Amores Perros is in Spanish, so you will be reading subtitles. The cast is all-Spanish, as well, so there are no notables to mention. The actors do, however, perform quite well. Everyone is believable in their role, and they convey the emotions necessary to make one connect with the stories. The entire movie is very raw, and the performances make it work. It is also important to note that, despite a few flashbacks, the movie is told in chronological order, unlike 21 Grams. The first story is about Octavio, a man who is in love with his brother’s wife. Octavio uses his dog’s ability to fight in underworld dogfights to raise enough money for he and his sister-in-law to skip town; however, he gets caught up with the wrong crowd and after the car accident everything turns bad. The second is about Valeria, a beautiful model who recently moved in with a magazine editor that left his wife and kids to be with her. Their happy story gets ugly quick as Valeria hurts her leg — this ends her modelling career, and complicates her obviously shallow relationship. The final story is about El Chivo, an ex-terrorist who is now a hitman and also a dog-lover. He gets involved in the affairs of others, but eventually learns that he wants to get to know his daughter that hasn’t known him since he went to prison for his terrorist past. Many critics dislike the second story, but I felt it was just as good as the rest; I would even put it above El Chivo’s. Octavio’s, however, is the clear winner in terms of emotion and story; it is just the most moving.

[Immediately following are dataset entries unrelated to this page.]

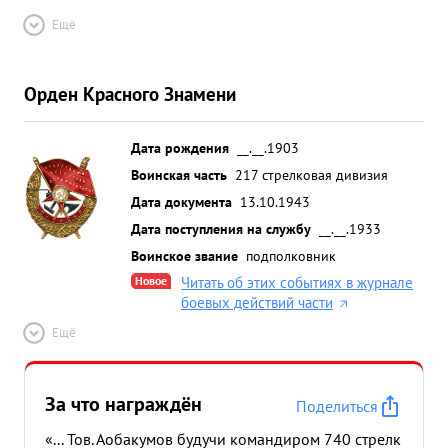
Ещё
Орден Красного Знамени
Дата рождения
__.__.1903
Воинская часть
217 стрелковая дивизия
Дата документа
13.10.1943
Дата поступления на службу
__.__.1933
Воинское звание
подполковник
Новое
Читать об этих событиях в журнале
боевых действий части
Ещё
За что награждён
Поделиться
«... Тов. Аобакумов будучи командиром 740 стрелк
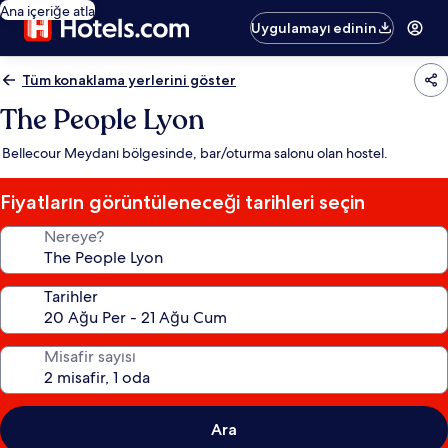
Ana içeriğe atla
Uygulamayı edinin
Tüm konaklama yerlerini göster
The People Lyon
Bellecour Meydanı bölgesinde, bar/oturma salonu olan hostel.
Fiyatların görüntüleneceği tarihleri seçin
Nereye?
Tarihler
Misafir sayısı
Ara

The aforementioned dogfights are particularly brutal and may deter some viewers. Also, the stories are a lot less connected than I was hoping (considering 21 Grams’ characters are tightly interwoven). The movie is also quite long, clocking in at more than 2.5 hours. The story rarely lags, but the pacing is a bit off. One can’t help but realize that Octavio’s story is a lot more fast-paced. Beyond that, Octavio’s story is overall better than the rest by a large margin. When watching the movie, Octavio’s story almost sets the bar too high, setting up the following stories to fail. They do not fail, however, but they are relatively weak compared with that first story. Still, Amores Perros represents a wild look at Mexico City’s diverse characters and portrays a powerful set of emotions. Just like 21 Grams, this will have you thinking for many nights afterwards. If you can get past the brutal dogfights, there is really no reason not to give this a chance. It is a staple for Spanish movies in America and truly represents something powerful.